One company employee also starred in the TV commercials, making him somewhat of an instant “star.” He was smart, funny, goofy and the fans loved him. He was a jokester in the office and left everyone laughing at his antics. Some of those antics were not always appreciated. Rob continually cornered women, and seemed to focus on me especially. Each time I was opening a file cabinet, walking down a hall, or standing in a closed space, Rob would make a production out of “squeezing” by me, saying “Oh, Excuse Me” loudly as he rubbed up against me sliding by. To uproarious laughter by the male crowd.
During a department Christmas party at the boss’ house, Rob caught me putting my coat in the spare bedroom. He grabbed my shoulders, told me I looked beautiful, and promptly kissed me, pushing me down on the coat-laden bed and laying on top of me. I didn’t yell, we were fully clothed and so I was not scared, just embarrassed and horribly uncomfortable. I felt stupid and helpless. I bit his lip, left the room, told my best friend and we spent the rest of the party close together, watching each other’s backs.
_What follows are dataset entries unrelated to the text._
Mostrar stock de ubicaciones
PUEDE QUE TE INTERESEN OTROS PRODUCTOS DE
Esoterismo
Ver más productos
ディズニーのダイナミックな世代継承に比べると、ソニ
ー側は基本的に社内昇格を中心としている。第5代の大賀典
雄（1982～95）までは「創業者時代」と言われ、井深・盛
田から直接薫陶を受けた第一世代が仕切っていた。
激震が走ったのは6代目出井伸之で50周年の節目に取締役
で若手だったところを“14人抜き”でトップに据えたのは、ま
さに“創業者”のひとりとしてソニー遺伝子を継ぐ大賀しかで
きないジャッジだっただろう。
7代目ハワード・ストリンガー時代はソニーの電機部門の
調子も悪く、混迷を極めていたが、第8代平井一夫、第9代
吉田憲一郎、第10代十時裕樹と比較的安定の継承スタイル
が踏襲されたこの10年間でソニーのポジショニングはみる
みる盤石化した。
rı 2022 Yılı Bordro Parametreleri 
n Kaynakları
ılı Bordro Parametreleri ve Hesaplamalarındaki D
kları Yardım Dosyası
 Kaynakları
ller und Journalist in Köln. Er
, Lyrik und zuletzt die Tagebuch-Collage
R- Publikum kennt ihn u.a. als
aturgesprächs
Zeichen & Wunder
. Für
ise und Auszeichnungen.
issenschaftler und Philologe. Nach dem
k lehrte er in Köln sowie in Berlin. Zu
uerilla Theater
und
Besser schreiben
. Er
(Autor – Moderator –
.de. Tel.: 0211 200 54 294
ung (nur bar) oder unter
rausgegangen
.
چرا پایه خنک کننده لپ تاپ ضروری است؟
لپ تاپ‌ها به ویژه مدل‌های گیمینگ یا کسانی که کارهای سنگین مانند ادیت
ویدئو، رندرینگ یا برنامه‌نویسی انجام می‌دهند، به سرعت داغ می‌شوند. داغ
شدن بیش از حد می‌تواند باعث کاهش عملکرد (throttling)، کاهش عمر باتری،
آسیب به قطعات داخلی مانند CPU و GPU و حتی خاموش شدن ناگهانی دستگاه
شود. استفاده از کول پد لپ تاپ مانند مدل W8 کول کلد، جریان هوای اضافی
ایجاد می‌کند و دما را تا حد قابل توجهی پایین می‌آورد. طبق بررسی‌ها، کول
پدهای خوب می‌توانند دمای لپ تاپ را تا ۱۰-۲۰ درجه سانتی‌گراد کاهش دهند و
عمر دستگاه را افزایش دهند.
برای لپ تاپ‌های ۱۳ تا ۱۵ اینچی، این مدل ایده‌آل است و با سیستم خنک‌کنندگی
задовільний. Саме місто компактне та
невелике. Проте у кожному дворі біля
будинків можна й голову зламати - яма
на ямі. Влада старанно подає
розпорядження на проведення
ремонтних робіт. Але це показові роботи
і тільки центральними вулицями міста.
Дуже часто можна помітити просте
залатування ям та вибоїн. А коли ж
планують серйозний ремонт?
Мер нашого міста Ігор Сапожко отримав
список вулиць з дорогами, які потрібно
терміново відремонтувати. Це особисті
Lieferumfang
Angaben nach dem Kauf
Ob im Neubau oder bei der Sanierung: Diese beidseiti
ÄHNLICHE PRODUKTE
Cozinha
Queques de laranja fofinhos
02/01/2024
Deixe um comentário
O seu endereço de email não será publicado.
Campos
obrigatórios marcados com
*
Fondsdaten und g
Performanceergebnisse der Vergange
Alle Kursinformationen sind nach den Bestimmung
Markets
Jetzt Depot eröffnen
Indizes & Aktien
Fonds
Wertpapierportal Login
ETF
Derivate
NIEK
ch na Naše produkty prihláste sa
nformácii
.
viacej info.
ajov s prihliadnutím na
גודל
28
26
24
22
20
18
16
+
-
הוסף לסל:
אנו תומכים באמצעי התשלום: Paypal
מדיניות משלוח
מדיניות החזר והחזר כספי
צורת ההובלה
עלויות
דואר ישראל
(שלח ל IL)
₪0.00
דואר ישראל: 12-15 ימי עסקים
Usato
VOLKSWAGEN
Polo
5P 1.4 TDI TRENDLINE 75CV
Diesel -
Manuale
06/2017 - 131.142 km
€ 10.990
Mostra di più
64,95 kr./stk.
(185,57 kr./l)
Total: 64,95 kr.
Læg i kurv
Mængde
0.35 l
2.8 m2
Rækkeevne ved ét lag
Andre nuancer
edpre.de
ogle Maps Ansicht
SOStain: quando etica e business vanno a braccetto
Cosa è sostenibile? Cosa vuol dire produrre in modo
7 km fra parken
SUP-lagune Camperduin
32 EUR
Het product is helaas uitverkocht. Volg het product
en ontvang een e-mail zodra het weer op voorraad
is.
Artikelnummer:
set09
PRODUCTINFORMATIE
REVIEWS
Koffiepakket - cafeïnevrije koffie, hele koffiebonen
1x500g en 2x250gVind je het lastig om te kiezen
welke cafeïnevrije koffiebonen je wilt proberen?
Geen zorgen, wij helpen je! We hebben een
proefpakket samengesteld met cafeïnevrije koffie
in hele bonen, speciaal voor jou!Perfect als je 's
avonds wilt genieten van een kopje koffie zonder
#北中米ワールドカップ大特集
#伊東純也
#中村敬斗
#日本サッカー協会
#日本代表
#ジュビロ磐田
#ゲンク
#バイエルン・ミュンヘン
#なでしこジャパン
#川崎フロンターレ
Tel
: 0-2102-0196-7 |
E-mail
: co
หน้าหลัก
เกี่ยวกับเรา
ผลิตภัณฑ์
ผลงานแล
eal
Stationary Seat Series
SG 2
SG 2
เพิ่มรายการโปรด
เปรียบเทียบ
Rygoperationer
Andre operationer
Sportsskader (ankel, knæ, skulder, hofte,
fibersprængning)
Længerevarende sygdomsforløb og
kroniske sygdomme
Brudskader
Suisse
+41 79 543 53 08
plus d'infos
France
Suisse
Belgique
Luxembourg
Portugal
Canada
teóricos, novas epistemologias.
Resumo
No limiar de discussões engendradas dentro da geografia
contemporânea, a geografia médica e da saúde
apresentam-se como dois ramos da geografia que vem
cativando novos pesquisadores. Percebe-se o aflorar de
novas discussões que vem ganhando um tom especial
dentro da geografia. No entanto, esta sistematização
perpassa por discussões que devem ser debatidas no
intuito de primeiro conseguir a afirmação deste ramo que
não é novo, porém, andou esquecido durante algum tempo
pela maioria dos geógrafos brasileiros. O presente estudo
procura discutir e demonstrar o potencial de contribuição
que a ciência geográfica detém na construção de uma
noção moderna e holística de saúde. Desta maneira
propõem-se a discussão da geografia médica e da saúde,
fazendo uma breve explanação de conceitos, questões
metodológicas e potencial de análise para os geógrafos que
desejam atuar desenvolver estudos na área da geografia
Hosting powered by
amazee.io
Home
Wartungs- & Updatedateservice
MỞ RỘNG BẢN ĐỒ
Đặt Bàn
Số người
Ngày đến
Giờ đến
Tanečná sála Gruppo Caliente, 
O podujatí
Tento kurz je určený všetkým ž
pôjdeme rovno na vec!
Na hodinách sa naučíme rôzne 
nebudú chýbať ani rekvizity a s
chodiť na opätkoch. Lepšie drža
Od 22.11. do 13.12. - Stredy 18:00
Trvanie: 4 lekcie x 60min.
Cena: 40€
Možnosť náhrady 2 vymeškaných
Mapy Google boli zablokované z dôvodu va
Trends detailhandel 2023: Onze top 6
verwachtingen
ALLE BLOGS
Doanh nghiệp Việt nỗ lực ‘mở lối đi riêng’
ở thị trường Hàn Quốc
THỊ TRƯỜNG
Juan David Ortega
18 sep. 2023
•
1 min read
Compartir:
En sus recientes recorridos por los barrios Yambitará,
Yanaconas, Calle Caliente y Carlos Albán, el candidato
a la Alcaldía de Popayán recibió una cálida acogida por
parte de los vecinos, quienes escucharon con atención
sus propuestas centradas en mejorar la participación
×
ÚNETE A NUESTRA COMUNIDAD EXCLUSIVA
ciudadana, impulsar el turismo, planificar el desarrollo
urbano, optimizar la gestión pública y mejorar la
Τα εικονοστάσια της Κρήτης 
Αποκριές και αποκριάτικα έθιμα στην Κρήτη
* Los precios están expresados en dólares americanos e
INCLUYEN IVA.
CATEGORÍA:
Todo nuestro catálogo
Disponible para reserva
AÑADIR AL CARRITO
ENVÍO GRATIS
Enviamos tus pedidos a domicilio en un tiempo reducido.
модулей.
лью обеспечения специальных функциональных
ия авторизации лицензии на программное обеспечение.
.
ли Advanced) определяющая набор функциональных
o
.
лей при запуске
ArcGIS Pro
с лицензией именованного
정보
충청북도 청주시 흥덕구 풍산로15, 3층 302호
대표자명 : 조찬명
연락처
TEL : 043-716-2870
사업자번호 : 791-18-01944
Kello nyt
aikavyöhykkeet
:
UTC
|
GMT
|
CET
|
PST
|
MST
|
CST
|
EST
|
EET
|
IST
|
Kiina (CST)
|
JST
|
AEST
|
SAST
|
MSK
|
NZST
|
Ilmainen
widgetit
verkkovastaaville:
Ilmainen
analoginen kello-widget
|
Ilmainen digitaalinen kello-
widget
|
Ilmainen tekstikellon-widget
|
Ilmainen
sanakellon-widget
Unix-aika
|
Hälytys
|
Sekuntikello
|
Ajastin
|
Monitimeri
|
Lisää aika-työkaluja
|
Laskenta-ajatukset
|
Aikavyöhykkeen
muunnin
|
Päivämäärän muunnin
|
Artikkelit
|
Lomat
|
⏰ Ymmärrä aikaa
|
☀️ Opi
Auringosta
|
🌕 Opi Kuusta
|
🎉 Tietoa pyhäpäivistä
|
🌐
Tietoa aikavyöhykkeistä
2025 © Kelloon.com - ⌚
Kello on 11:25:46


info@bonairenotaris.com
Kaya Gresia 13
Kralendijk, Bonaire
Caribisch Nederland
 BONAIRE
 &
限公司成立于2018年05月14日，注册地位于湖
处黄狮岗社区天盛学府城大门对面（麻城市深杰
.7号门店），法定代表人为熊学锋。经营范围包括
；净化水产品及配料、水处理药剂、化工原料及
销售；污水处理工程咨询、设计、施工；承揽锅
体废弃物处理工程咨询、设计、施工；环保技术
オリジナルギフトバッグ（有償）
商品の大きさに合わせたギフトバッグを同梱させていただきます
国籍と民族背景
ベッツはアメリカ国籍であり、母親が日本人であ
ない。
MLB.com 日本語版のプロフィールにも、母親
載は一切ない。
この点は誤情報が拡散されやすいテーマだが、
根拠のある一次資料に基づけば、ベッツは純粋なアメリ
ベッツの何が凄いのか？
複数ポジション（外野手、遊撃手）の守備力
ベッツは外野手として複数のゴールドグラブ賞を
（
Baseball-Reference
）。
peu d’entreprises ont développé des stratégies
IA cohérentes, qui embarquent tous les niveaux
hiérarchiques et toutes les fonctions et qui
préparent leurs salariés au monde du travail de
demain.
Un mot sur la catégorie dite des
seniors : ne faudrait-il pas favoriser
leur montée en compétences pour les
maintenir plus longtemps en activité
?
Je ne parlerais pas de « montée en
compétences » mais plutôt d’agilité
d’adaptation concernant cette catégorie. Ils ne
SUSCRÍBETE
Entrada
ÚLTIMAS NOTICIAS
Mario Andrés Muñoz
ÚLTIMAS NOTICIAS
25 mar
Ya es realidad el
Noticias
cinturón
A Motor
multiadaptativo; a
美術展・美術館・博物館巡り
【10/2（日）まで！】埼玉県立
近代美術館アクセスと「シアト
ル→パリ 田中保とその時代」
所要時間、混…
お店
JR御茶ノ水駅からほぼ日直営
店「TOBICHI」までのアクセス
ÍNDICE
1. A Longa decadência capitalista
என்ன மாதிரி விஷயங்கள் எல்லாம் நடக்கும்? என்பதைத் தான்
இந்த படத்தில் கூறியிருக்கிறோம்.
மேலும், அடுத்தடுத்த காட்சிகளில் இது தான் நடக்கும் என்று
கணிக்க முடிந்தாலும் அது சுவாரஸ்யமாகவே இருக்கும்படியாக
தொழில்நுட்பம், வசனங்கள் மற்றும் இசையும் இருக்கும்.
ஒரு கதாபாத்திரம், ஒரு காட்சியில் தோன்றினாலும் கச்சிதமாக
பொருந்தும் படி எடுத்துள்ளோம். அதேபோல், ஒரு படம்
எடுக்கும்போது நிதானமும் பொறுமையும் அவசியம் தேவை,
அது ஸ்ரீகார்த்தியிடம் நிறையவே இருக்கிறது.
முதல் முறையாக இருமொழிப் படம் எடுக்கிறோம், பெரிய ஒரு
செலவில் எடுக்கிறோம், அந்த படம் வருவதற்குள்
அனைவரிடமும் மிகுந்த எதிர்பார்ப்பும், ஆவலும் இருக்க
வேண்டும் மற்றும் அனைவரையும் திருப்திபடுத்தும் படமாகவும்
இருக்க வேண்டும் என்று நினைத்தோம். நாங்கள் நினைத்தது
I endured daily jokes, catcalls and leers for a decade. I loved the work, I loved the field, and it was some of the best times of my life, but it was also a time when my self esteem was slowly whittled down. I started feeling angry, not really knowing why. My writing was still exemplary, but my heart just wasn’t there. I kept at it because it was the first time in my life I was supporting myself and on my own, and the work was fulfilling and exciting for a young woman just starting her career. And, as I said, it was not a time that “harassment” was even a concept, let alone a term. So I had no compass leading me to understand that this was not the norm.
Years later I met up with my best friend from work, Cathy. In our conversations, I experienced what is referred to as the “Ah ha” moment. I blurted out “Cathy, you know what? We were sexually harassed!” She looked down, looked up and said, “Susan, you’re right. I never thought of it, but that’s exactly what happened to us.”
I’ve made my career with words. And those who say “they’re just words” are not truly understanding the power of language. For every time someone calls someone fat, or ugly, or stupid; for each time someone remarks on a person’s clothing, or shoes, or car or home; for each time a person demeans because of race or looks or profession or sexual preference – all those who fall in the “different” category who don’t fit into the norm – just toss it off as “just words.”
Better yet … remember back when someone made fun of YOU, by using “just words.” And suck it up. Get on with it and pull up your big boy pants. Sticks and stones … and words can never harm you.
OR – take a moment to think. And not react. Think about how vehemently you feel when someone doesn’t stand for the pledge of allegiance. After all, they’re only words. Think about how you so adamantly defend your second amendment rights. After all, it doesn’t mean anything, it’s only words. Think about how you want a “Bible Loving Presidential candidate”. Why? It’s all only words.
Then, tell me again why words don’t matter.